As you can notice from the screen shot, these lines are not antialiased. They way the AA linedrawer is blending did not work with background graphics. The AA line-drawer makes a few assumptions (like 0..16) and can thus be further optimized. This works in the whole demo except in this part. Moving the graphics and object around in such a way that we don’t overdraw just looked uglier than keeping the non-AA line drawer.
Instead of working with 3D cells (cubes) I reimplemented it with 2D cells (quads) in one of the grid-slices. Turned out this was key. The rest of the implementation was to capture the various cases depending on which edges cut through the volume. By looking at the corners in a single quad you can work this out and create a bit-mask.

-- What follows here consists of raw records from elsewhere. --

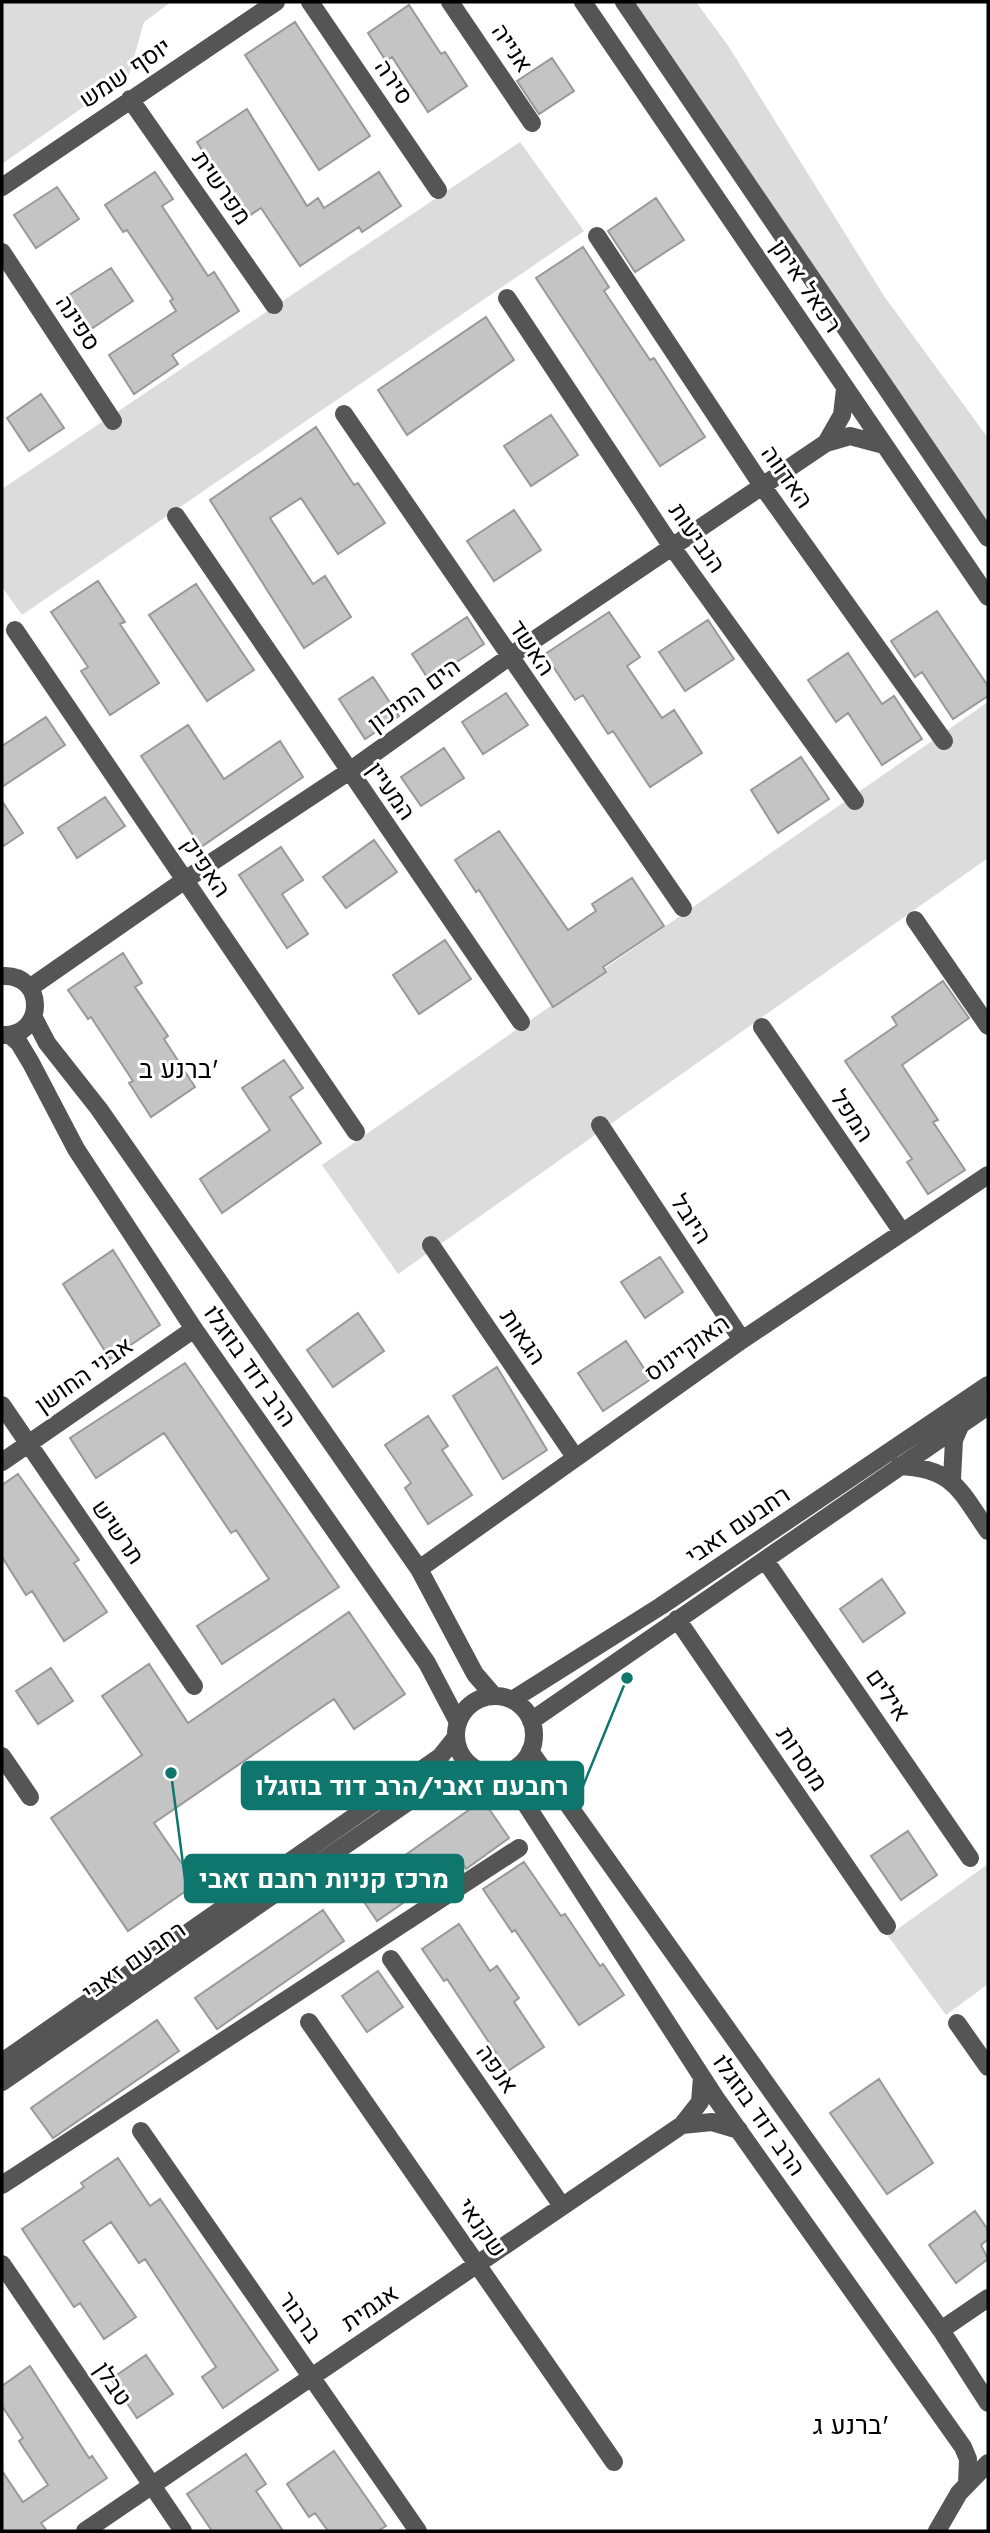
<svg xmlns="http://www.w3.org/2000/svg" width="990" height="2533" viewBox="0 0 990 2533" font-family="Jost,Heebo,sans-serif">
	<style>
		.green { fill: #dcdcdc }
		.building { fill: #c4c4c4; stroke: #999; stroke-width: 2 }
		.lines { fill: none; stroke-linecap: round; stroke-linejoin: round }
		.minor { stroke: #555; stroke-width: 18 }
		.labels { text-anchor: middle; stroke-width: 6; stroke-linejoin: round; paint-order: stroke }
		.street-label { font-size: 24px; fill: #000; stroke: #fff }
		.neighbourhood-label { font-size: 26px; fill: #000; stroke: #fff }
		.leader { fill: none; stroke: #0f766e; stroke-width: 2.5 }
		.callout-dot { fill: #0f766e; stroke: #fff; stroke-width: 2.5 }
		.callout { fill: #0f766e; stroke: #0f766e; stroke-width: 2.5 }
		.callout-label { font-size: 26px; text-anchor: middle; font-weight: bold; fill: #fff }
	</style>
	<rect width="100%" height="100%" fill="#fff"/>
	<path class="green" d="M2 2H171L144 22 129 75 2 164Z
		M631 2H696L729 47 884 296 988 438V529Z
		M520 142 584 231 22 615 2 587V489Z
		M988 702V858L398 1274 322 1165Z
		M988 1864V1984L946 2015 888 1936Z"/>
	<path class="building" d="M409 5 441 54 445 52 467 86 428 112 392 57 386 61 368 33Z
		M295 22 370 136 319 170 245 55Z
		M552 58 574 91 539 114 517 81Z
		M247 109 307 206 318 198 324 208 379 172 401 206 362 232 359 227 300 266 261 208 244 219 197 142Z
		M155 172 173 199 162 206 208 276 214 272 239 311 172 355 178 364 134 394 109 355 176 311 170 301 173 299 127 230 123 232 105 205Z
		M57 187 79 219 36 248 14 215Z
		M656 198 684 240 635 272 608 231Z
		M583 247 609 287 604 291 650 360 654 358 705 437 660 466 536 278Z
		M111 268 133 301 88 331 66 297Z
		M486 317 514 360 407 435 378 390Z
		M41 394 64 428 29 451 7 418Z
		M551 415 578 455 531 486 504 446Z
		M316 427 354 485 358 483 385 523 338 554 301 498 270 518 313 584 325 576 351 617 304 648 210 500Z
		M514 510 541 550 494 581 467 541Z
		M98 581 125 622 120 624 159 683 110 715 81 671 88 667 51 612Z
		M196 584 254 670 207 701 149 615Z
		M937 611 988 686V696L953 719 922 672 915 677 891 641Z
		M609 612 640 657 627 666 662 718 674 710 702 753 650 787 613 731 608 734 583 695 575 700 545 654Z
		M467 617 484 644 429 680 412 654Z
		M708 620 734 659 685 691 659 652Z
		M848 653 882 704 894 696 922 739 882 765 848 713 836 722 808 680Z
		M373 677 399 716 365 739 339 699Z
		M506 693 528 725 483 754 462 722Z
		M46 717 65 745 2 787V746Z
		M188 725 224 779 280 741 303 777 201 847 141 756Z
		M444 748 464 778 421 806 401 777Z
		M801 757 829 799 778 833 751 790Z
		M105 797 125 826 77 858 58 828Z
		M2 801 23 833 2 847Z
		M499 831 568 930 596 911 592 904 632 878 664 926 603 967 606 972 553 1007 479 890 476 892 455 860Z
		M374 840 397 872 346 908 323 877Z
		M281 847 303 880 282 894 308 934 287 948 239 875Z
		M445 940 471 979 419 1014 393 975Z
		M123 953 142 983 135 987 168 1036 164 1039 195 1087 151 1117 129 1083 133 1081 91 1017 88 1019 68 990Z
		M943 981 969 1018 902 1065 938 1120 933 1122 965 1170 928 1194 907 1162 912 1159 845 1061 897 1025 892 1017Z
		M284 1060 303 1088 290 1097 321 1143 222 1213 200 1179 270 1130 242 1088Z
		M113 1250 160 1325 110 1359 63 1284Z
		M660 1257 683 1292 645 1318 621 1282Z
		M358 1313 384 1351 333 1387 307 1350Z
		M626 1341 651 1379 603 1411 578 1373Z
		M185 1363 339 1587 222 1664 197 1626 269 1579 236 1530 231 1533 164 1433 96 1478 70 1438Z
		M497 1367 547 1450 503 1479 453 1396Z
		M428 1416 448 1446 442 1450 472 1495 428 1524 405 1488 411 1483 385 1445Z
		M18 1474 79 1560 74 1563 107 1612 64 1641 32 1591 26 1595 2 1557V1485Z
		M882 1579 905 1613 863 1642 840 1609Z
		M349 1612 405 1694 354 1729 334 1699 154 1823 196 1884 128 1931 51 1818 142 1755 102 1696 149 1664 188 1723Z
		M51 1668 73 1701 38 1724 16 1691Z
		M483 1800 509 1838 466 1869 462 1862 377 1921 356 1890Z
		M908 1831 937 1875 901 1900 871 1856Z
		M524 1862 561 1916 565 1914 600 1966 603 1964 624 1995 579 2025 515 1930 512 1932 483 1889Z
		M323 1910 344 1941 217 2029 195 1998Z
		M459 1924 490 1971 497 1966 519 1998 514 2002 544 2047 508 2071 447 1979 444 1981 422 1949Z
		M378 1971 403 2007 367 2032 342 1996Z
		M157 2020 179 2051 53 2138 31 2108Z
		M879 2079 933 2163 887 2194 830 2113Z
		M118 2158 150 2206 160 2199 278 2370 223 2408 202 2377 216 2367 145 2259 139 2263 111 2222 83 2241 136 2317 104 2339 80 2303 74 2307 22 2229 84 2187 81 2183Z
		M975 2211 988 2230V2239L981 2245 988 2259 956 2283 929 2245Z
		M146 2355 173 2394 137 2418 111 2379Z
		M30 2366 89 2458 92 2456 107 2478 41 2523 47 2531H2V2471L23 2502 48 2485 19 2441 23 2438 2 2406V2386Z
		M334 2451 386 2526 378 2531H328L315 2513 309 2517 287 2484Z
		M246 2454 266 2484 256 2491 283 2531H212L187 2494Z"/>
	<g class="lines">
		<path class="minor" d="M310 2 438 190
			M450 2 532 123
			M583 2 988 597
			M624 2 988 538
			M130 99 274 305
			M2 187 276 2
			M597 236 763 487 944 741
			M2 252 113 421
			M507 298 672 547 855 801
			M344 414 683 908
			M826 443 842 415 845 389
			M176 516 521 1022
			M15 630 356 1132
			M915 920 988 1026
			M2 976C46 973 46 1037 2 1035
			M31 987 185 880 348 772 509 657 826 443 850 436 884 445
			M34 1018 47 1043 99 1109 419 1569 475 1674 494 1696
			M762 1027 902 1232
			M10 1035 19 1043 31 1063 76 1149 194 1329 427 1663 458 1722
			M600 1125 742 1340
			M431 1245 575 1457
			M2 1405 194 1686
			M2 1462 194 1329
			M899 1466C954 1468 960 1491 988 1531
			M952 1479 954 1440 961 1424
			M765 1560 970 1858
			M419 1569 742 1340 988 1175
			M677 1619 887 1926
			M456 1735a39 39 0 1 1 78 0a39 39 0 1 1-78 0Z
			M512 1700 661 1606 988 1385
			M531 1721 988 1406
			M530 1751 941 2330 988 2403
			M2 1756 30 1797
			M505 1772 715 2097 963 2447 968 2459 967 2484
			M391 1959 562 2206
			M309 2022 614 2462
			M957 2023 988 2067
			M2 2062 440 1757 456 1737
			M2 2082 418 1795 468 1764
			M682 2125 712 2122 739 2130
			M141 2131 418 2531
			M2 2185 519 1848
			M2 2264 183 2531
			M941 2330 988 2298
			M85 2531 682 2125 700 2102 702 2077
			M937 2531 959 2493 988 2463"/>
	</g>
	<g class="labels">
		<g class="street-label">
			<text transform="translate(512 48) rotate(56)" y="8">אנייה</text>
			<text transform="translate(125 73) rotate(-34)" y="8">יוסף שמש</text>
			<text transform="translate(394 82) rotate(56)" y="8">סירה</text>
			<text transform="translate(222 188) rotate(55)" y="8">מפרשית</text>
			<text transform="translate(806 286) rotate(56)" y="8">רפאל איתן</text>
			<text transform="translate(78 323) rotate(57)" y="8">ספינה</text>
			<text transform="translate(787 477) rotate(55)" y="8">האדווה</text>
			<text transform="translate(697 538) rotate(55)" y="8">הנביעות</text>
			<text transform="translate(532 648) rotate(56)" y="8">האשד</text>
			<text transform="translate(414 695) rotate(-36)" y="8">הים התיכון</text>
			<text transform="translate(391 791) rotate(55)" y="8">המעיין</text>
			<text transform="translate(206 867) rotate(56)" y="8">האפיק</text>
			<text transform="translate(852 1116) rotate(56)" y="8">המפל</text>
			<text transform="translate(691 1219) rotate(57)" y="8">היובל</text>
			<text transform="translate(523 1337) rotate(56)" y="8">הגאות</text>
			<text transform="translate(687 1348) rotate(-35)" y="8">האוקיינוס</text>
			<text transform="translate(250 1366) rotate(55)" y="8">הרב דוד בוזגלו</text>
			<text transform="translate(84 1375) rotate(-35)" y="8">אבני החושן</text>
			<text transform="translate(738 1525) rotate(-34)" y="8">רחבעם זאבי</text>
			<text transform="translate(118 1532) rotate(55)" y="8">תרשיש</text>
			<text transform="translate(888 1695) rotate(55)" y="8">אילים</text>
			<text transform="translate(802 1759) rotate(56)" y="8">מוסרות</text>
			<text transform="translate(134 1961) rotate(-35)" y="8">רחבעם זאבי</text>
			<text transform="translate(497 2069) rotate(55)" y="8">אנפה</text>
			<text transform="translate(759 2115) rotate(55)" y="8">הרב דוד בוזגלו</text>
			<text transform="translate(482 2228) rotate(55)" y="8">שקנאי</text>
			<text transform="translate(370 2308) rotate(-34)" y="8">אגמית</text>
			<text transform="translate(300 2317) rotate(55)" y="8">ברבור</text>
			<text transform="translate(113 2384) rotate(56)" y="8">טבלן</text>
		</g>
		<g class="neighbourhood-label">
			<text x="179" y="1078">ברנע ב'</text>
			<text x="851" y="2434">ברנע ג'</text>
		</g>
	</g>
	<path class="leader" d="M627 1678L583 1786M171 1773L185 1879"/>
	<g class="callout-dot">
		<circle cx="627" cy="1678" r="7"/>
		<circle cx="171" cy="1773" r="7"/>
	</g>
	<g class="callout">
		<rect x="242" y="1762" width="341" height="47" rx="7"/>
		<rect x="185" y="1855" width="278" height="47" rx="7"/>
	</g>
	<g class="callout-label">
		<text x="412" y="1795">רחבעם זאבי/הרב דוד בוזגלו</text>
		<text x="324" y="1888">מרכז קניות רחבם זאבי</text>
	</g>
	<rect width="990" height="2533" fill="none" stroke="#000000" stroke-width="7"/>
</svg>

// Calculate lines for one X/Y plane in the grid
static void grid_plane_calclines(int zi, float threshold) {
int xi, yi;
int idx;
GOA_VECTOR points[8];
int numpoints = 0;
for (yi=0;yi<Y_SIZE-1;yi++) {
for (xi=0;xi<X_SIZE-1;xi++) {
GRIDPOINT *p0 = &grid[(xi+0) + (yi+0) * X_SIZE + zi * Y_SIZE * X_SIZE];
GRIDPOINT *p1 = &grid[(xi+1) + (yi+0) * X_SIZE + zi * Y_SIZE * X_SIZE];
GRIDPOINT *p2 = &grid[(xi+1) + (yi+1) * X_SIZE + zi * Y_SIZE * X_SIZE];
GRIDPOINT *p3 = &grid[(xi+0) + (yi+1) * X_SIZE + zi * Y_SIZE * X_SIZE];
idx = (p0->value>threshold)?V0:0;
idx |= (p1->value>threshold)?V1:0;
idx |= (p2->value>threshold)?V2:0;
idx |= (p3->value>threshold)?V3:0;
if (idx == 0) continue;
if (idx == (V0|V1|V2|V3)) continue;
grid_plane_calcedges(idx, threshold, p0, p1, p2, p3);
}
}
}The edge interpolation looks at the bit mask and calculates the corresponding edges. In the end it’s just a long switch-case selecting the right points for interpolation.
static void grid_plane_calcedges(int idx, float threshold, GRIDPOINT *p0, GRIDPOINT *p1, GRIDPOINT *p2, GRIDPOINT *p3) {
GOA_VECTOR points[8];
// cases for horizontal lines...
switch(idx) {
case V0 :
grid_interpolate(&points[0], p0, p1, threshold);
grid_interpolate(&points[1], p0, p3, threshold);
grid_addlinesegment(&points[0], &points[1]);
break;
case V0|V1 :
grid_interpolate(&points[0], p0, p3, threshold);
grid_interpolate(&points[1], p1, p2, threshold);
grid_addlinesegment(&points[0], &points[1]);
break;
case V1|V2|V3:
grid_interpolate(&points[0], p1, p0, threshold);
grid_interpolate(&points[1], p3, p0, threshold);
grid_addlinesegment(&points[0], &points[1]);
break;
}
}Using simple bruteforce this effect runs at 17fps on the Amiga. The algorithm can fairly easily be structured to do surface walking. But we had bigger problems to tackle and when the deadline approached we were simply to tired to deal with it. And yes - we have done surface walking marching cubes in the past.. =)
#CSG
This is realtime constructive solid geometry - properly, not faked. In past SW rendered demos/intros we have done this using Z-buffer and Accumulation buffers with special poly-fillers to deal with it. Due to the memory bandwidth of the Amiga this is simply not possible. This time it had to be properly calculated.
Krikkit was able to reuse the generalized (and optimized) frustum clipper and extend it to polygons. The basic principle is:
- Rotate Cube 2 into Cube 1 using the inverse rotation matrix
- Clip and draw lines and polys between Cube 1 and 2
- Rotate Cube 1 into Cube 2 using the inverse rotation matrix
- Clip and draw line and polys between Cube 2 and 1
The greetings were added quite late in the development but fitted nicely into this part.
#Endpart This is a simple wavefront object with an up-scroll. To achieve wire-frame hidden line we once again used line streaming.